• Exercise requirements: Each record below is to be retyped exactly, with its pictures omitted.
(Beginning of Supplied material)
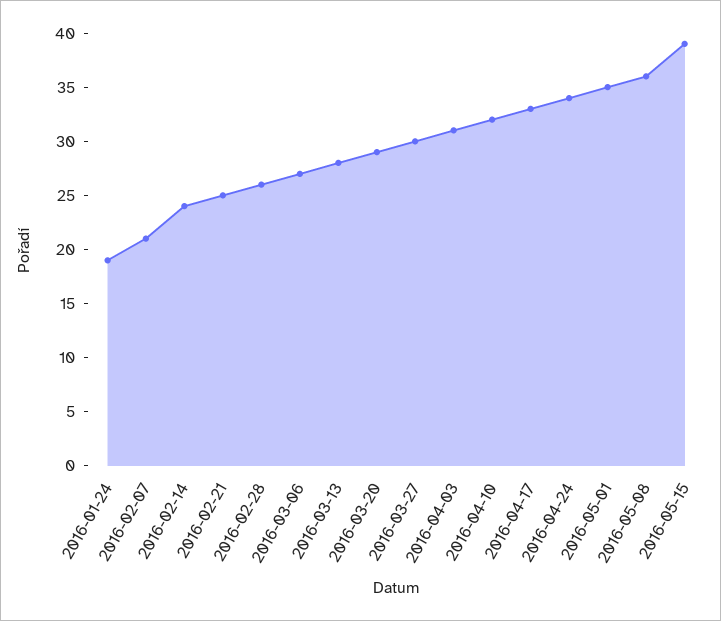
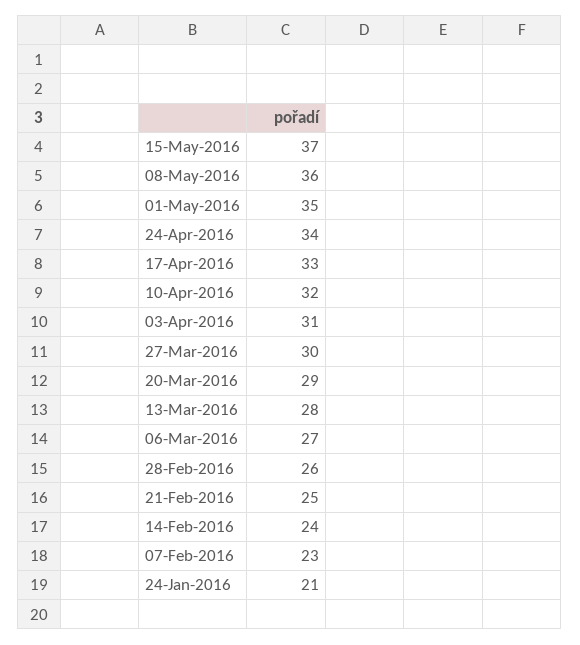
  {
-   "2016-01-24": 19,
+   "2016-01-24": 21,
-   "2016-02-07": 21,
+   "2016-02-07": 23,
    "2016-02-14": 24,
    "2016-02-21": 25,
    "2016-02-28": 26,
    "2016-03-06": 27,
    "2016-03-13": 28,
    "2016-03-20": 29,
    "2016-03-27": 30,
    "2016-04-03": 31,
    "2016-04-10": 32,
    "2016-04-17": 33,
    "2016-04-24": 34,
    "2016-05-01": 35,
    "2016-05-08": 36,
-   "2016-05-15": 39
+   "2016-05-15": 37
  }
(End of Supplied material)
• The completed task:
  {
-   "2016-01-24": 19,
+   "2016-01-24": 21,
-   "2016-02-07": 21,
+   "2016-02-07": 23,
    "2016-02-14": 24,
    "2016-02-21": 25,
    "2016-02-28": 26,
    "2016-03-06": 27,
    "2016-03-13": 28,
    "2016-03-20": 29,
    "2016-03-27": 30,
    "2016-04-03": 31,
    "2016-04-10": 32,
    "2016-04-17": 33,
    "2016-04-24": 34,
    "2016-05-01": 35,
    "2016-05-08": 36,
-   "2016-05-15": 39
+   "2016-05-15": 37
  }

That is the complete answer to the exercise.